Nor is the point that the appeal from the judgment was not taken within time, and that for that reason the undertaking of the sureties was without consideration, available to the defendants. Concede that the undertaking did not operate to legally stay proceedings upon the judgment, (a point which we do not decide,) yet it in fact had that effect, and the appellants received all the benefit for which their sureties contracted, and were they allowed now to say that their undertaking was nudum pactum, gross injustice might be done to the plaintiff because he did not choose to act upon a doubtful right. Moreover, they cannot be allowed to question the validity of the judgment of affirmance on the score *170of jurisdiction, or upon any other ground—it is conclusive upon them upon all the points upon which it acts. (Irwin v. Backus, 25 Cal. 214.)

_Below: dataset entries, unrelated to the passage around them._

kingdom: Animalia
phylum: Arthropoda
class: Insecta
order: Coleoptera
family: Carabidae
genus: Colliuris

There is nothing in the point in relation to Leland. His release was not the act of the plaintiff but of death, and counsel for appellants cite us to no rule of law by which the plaintiff was bound to present his claim against his estate, or forfeit all right of action against his co-sureties.

Order affirmed.






Dissenting Opinion

Sawyer, J., dissenting:

The undertaking upon which a recovery is sought is that the appellants will pay all damages and costs which may be awarded against defendant on the appeal, not exceeding three hundred dollars.” This appears to me to be an undertaking that another party shall pay, and not that the party himself will pay. There is no promise that the defendants themselves will pay any money at all, and consequently no contract on their part for the direct payment of money. On a failure of the appellants in the suit to pay in accordance with the terms of the undertaking, there is a breach, it is true, and the party to the undertaking is liable for damages for the breach. But the liability is strictly for damages, and not on his own con- ' tract that he himself will pay money.. For these reasons I think there was no contract, express or implied, on the part of the defendant for the direct payment of money within the meaning of the Attachment Law, and that an attachment is unauthorized.